Lancaster Experimental Particle Physics Consolidated Grant 2022-2025

兰卡斯特实验粒子物理综合补助金 2022-2025

• 批准号: ST/W000563/1
• 负责人: Roger Jones
• 金额: $ 372.55万
• 依托单位: Lancaster University
• 依托单位国家: 英国
• 项目类别: Research Grant
• 财政年份: 2022
• 资助国家: 英国
• 起止时间: 2022 至 无数据
• 项目状态: 未结题
• 来源: https://gtr.ukri.org/projects?ref=ST%2FW000563%2F1
• 关键词: Lancaster; Experimental; Particle; Physics; Consolidated

This research is aimed at understanding the properties of the basic building blocks of the Universe (the elementary particles) and the nature of the fundamental forces which govern the interactions of these particles. In so doing, deep insights will be gained about the origin and evolution of the Universe, especially in the first moments after the Big Bang.The Lancaster research programme covers all the main types of accelerator facilities and is based on hadron collider physics with the LHC (CERN) machine, and the observation of long baseline neutrino oscillations in Japan and elsewhere. All of this work will be underpinned by Lancaster's expertise in characterising and understanding the properties of heavily irradiated silicon particle detectors, in operating high performance computing facilities on the Grid and in writing offline event reconstruction software.The hadron collider physics is expected to reveal detailed properties of B hadrons (containing heavy b-quarks) including the mixing of neutral B mesons containing strange quarks, and CP violation which is related to the existence of the matter- antimatter asymmetry in the Universe. Searches for new physics at the LHC will focus on understanding role and nature of the Higgs boson, the existence of new symmetries of nature (e.g. supersymmetry) and extra spatial dimensions.The neutrino oscillations programme is expected to provide important information about the masses of and the amount of mixing amongst the three known species of neutrinos. If the appearance of electron neutrinos can be well measured in a muon neutrino beam then it may be possible, in a further phase of the research, to establish the existence of CP violation in the neutrino sector of the Standard Model. This could have wide reaching implications for the understanding of the matter- antimatter asymmetry of the Universe.The development of new particle accelerator technology for high energy particle physics and a broad range of alternaive applications is the mission of the Cockcroft Institute.
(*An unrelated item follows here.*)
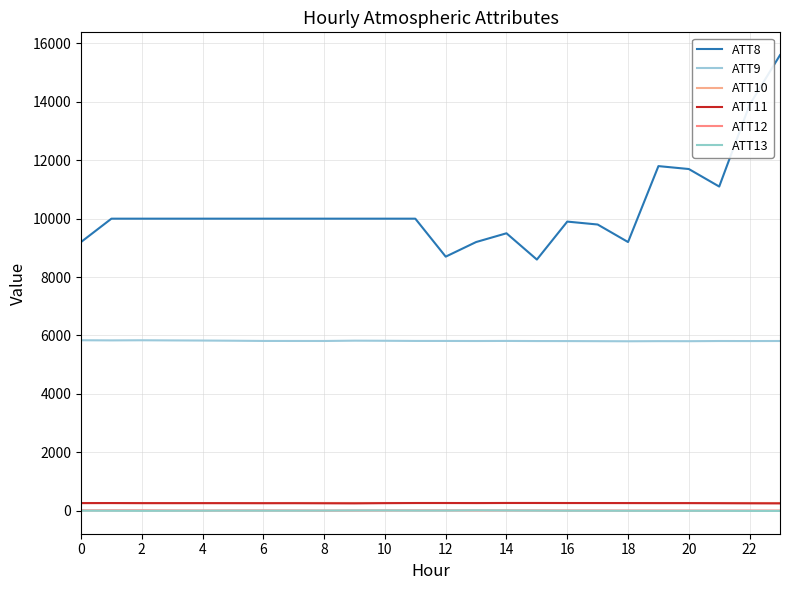

In ATT8, how many points are higher than both neighbors (excluding endpoints)?

3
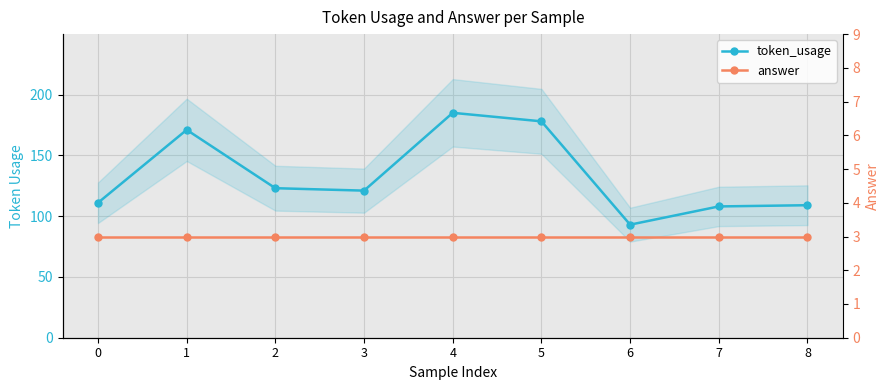

True or false: token_usage and answer intersect in this chart.

False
The Lancaster group were co-founders of the Institute and remain commited to supporting its evolution. Equally, we work to develop particle detectors (silicon strip, pixel, LAr TPC) and technologies (CMOS) to benefit the field, but also with potential spin-out benefit to science and society.

这项研究的目的是了解宇宙的基本组成部分（基本粒子）的性质以及控制这些粒子相互作用的基本力的性质。兰开斯特的研究计划涵盖所有主要类型的加速器设施，并以强子对撞机物理学和欧洲核子研究中心（CERN）的大型强子对撞机以及日本和其他地方的长基线中微子振荡观测为基础。兰开斯特在描述和理解高辐射硅粒子探测器的特性、在网格上操作高性能计算设施以及编写离线事件重建软件方面的专业知识将为所有这些工作提供支持。强子对撞机物理学有望揭示B强子的详细特性（含重b夸克）的混合，包括含奇异夸克的中性B介子的混合，以及与宇宙中物质-反物质不对称性的存在有关的CP破坏。在大型强子对撞机上进行的新物理学研究将集中于理解希格斯玻色子的作用和性质、自然界中新的对称性（例如超对称性）和额外空间维度的存在。中微子振荡计划预计将提供有关三种已知中微子的质量和混合量的重要信息。如果电子中微子的出现可以在μ中微子束中很好地测量，那么在研究的进一步阶段，有可能在标准模型的中微子部分中建立CP破坏的存在。这可能对理解宇宙的物质-反物质不对称性产生广泛的影响。为高能粒子物理和广泛的替代应用开发新的粒子加速器技术是考克饶夫研究所的使命。兰开斯特集团是该研究所的共同创始人，并继续致力于支持其发展。同样，我们致力于开发粒子探测器（硅条，像素，LAr TPC）和技术（CMOS），以造福该领域，同时也为科学和社会带来潜在的附带利益。